Laser airborne remote sensing real-time acquisition, processing, and control system

The US Air Force Phillips Laboratory is evaluating the feasibility of long-standoff-range remote sensing of gaseous species present in trace amounts in the atmosphere. Extensive system integration in the laboratory and an airborne test are leading to remote sensing ground test and airborne missions within the next year. This paper describes the design, external interfaces. and initial performance of the Laser Airborne Remote Sensing acquisition, processing, and control system to be deployed on the Phillips Laboratory NC-135 research aircraft for differential absorption lidar system performance tests. The dual-CPU VME-based real-time computer system synchronizes experiment timing and pulsed CO2 laser operation up to 30 Hz while controlling optical subsystem components such as a laser grating, receiver gain, mirror alignment, and laser shutters. This real-time system acquires high rate detector signals from the outgoing and return laser pulses as well as a low rate health and status signals form the optical bench and the aircraft. Laser pulse and status data are processed and displayed in real time on one of four graphical user interfaces: one devoted to system control, one to remote mirror alignment, and two other interfaces for real-time data analysis and diagnostics. The dual-CPU and multi- layered software decouple time critical and non-critical tasks allowing great flexibility in flight-time display and processing.

Atmospheric characterization studies supporting the development of a long-range CO2 laser-based DIAL system

The Air Force Phillips Laboratory is testing the feasibility of developing a long-path, CO2 laser-based DIAL system for remote sensing applications from an airborne platform. The validity of DIAL system performance simulations for long slant-range paths is being established by means of well-characterized field experiments in which the contributions of atmospheric transmission and atmospheric-turbulence-induced beam spreading and scintillation are being independently measured concurrently with DIAL system radiometric performance. Initial measurements were performed with both diffuse and specular targets using a 3.2 km path located at the Phillips Laboratory Starfire Optical Range. Measurements reported herein were performed using a slant-range path of 21.3 km originating at the Phillips Laboratory AMOS facility on Maui, Hawaii. The latter location offers a slant-range propagation path from 3.04 km above sea level (ASL) to near sea level. The DIAL system under test utilized a 4-joule class laser coupled to 61 cm aperture beam director telescope. Measurements were performed with the laser operating on the C13 isotope in order to increase the atmospheric transmission with respect to a laser operating at C12O216 wavelengths. Concurrent atmospheric optical characterization measurements were performed with an infrared scintillometer operating over the same path and at the same wavelength as the DIAL system.

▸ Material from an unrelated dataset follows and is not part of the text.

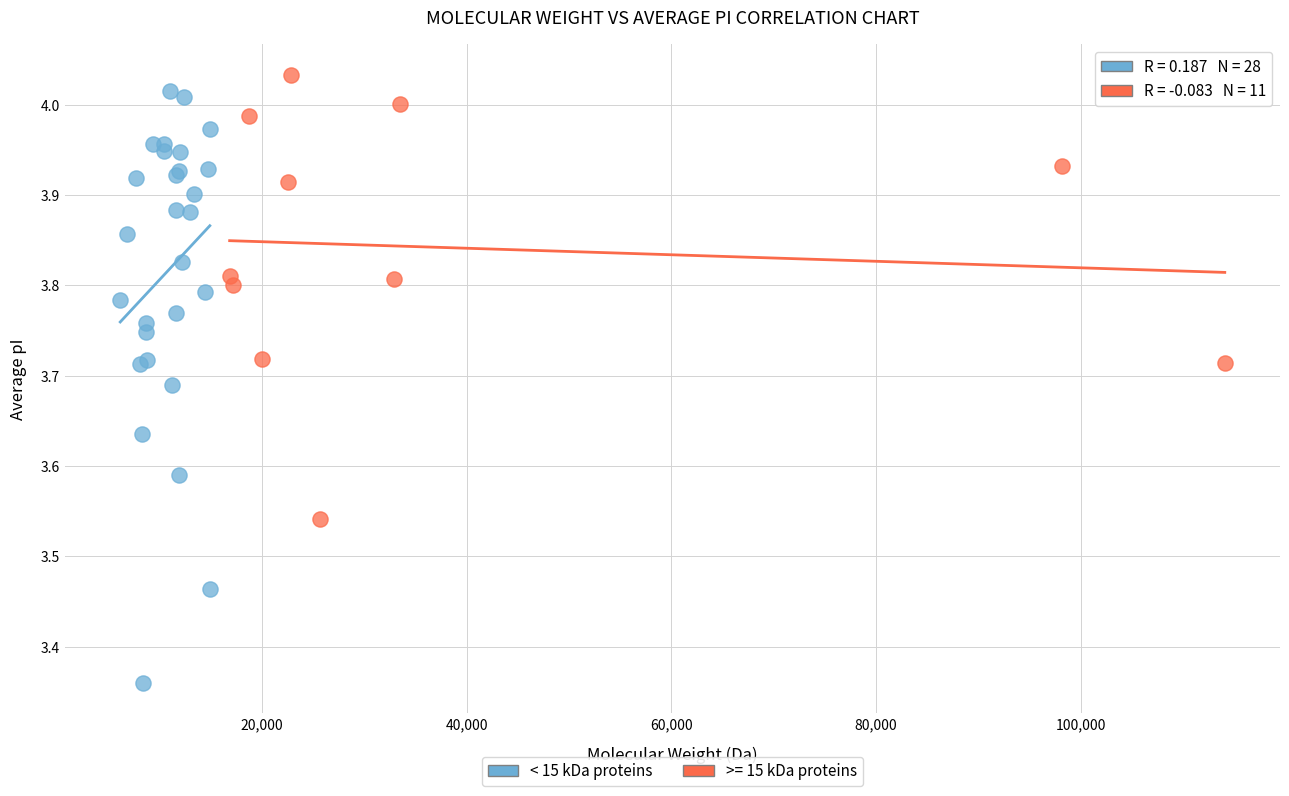

Which series contains the lowest Y value?

< 15 kDa proteins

Results of atmospheric propagation characterization measurements are described in this paper and results of DIAL system performance and comparisons to simulations are described in accompanying papers.

Long-path CO2 lidar measurements

The Air Force Phillips Laboratory is conducting a series of measurements at the Air Force Maui Optical Station (AMOS) facility on Maui, Hawaii, to determine system requirements for an airborne long path CO2 DIAL system. The lidar incorporates a cavity-matched 3-J laser with the 60 cm diameter AMOS laser beam director telescope. The beam propagation path is approximately 21 km, originating at the AMOS facility on Haleakala at an altitude of 3 km ASL, and terminating at a target site near sea level. Both heterodyne and direct detection techniques are being compared with respect to radiometric performance and signal statistics. Radiometric models including system optical characteristics, beam propagation considerations, target reflectivity characteristics, and atmospheric effects have been developed and validated experimentally. Predictions and results are presented, compared, and discussed.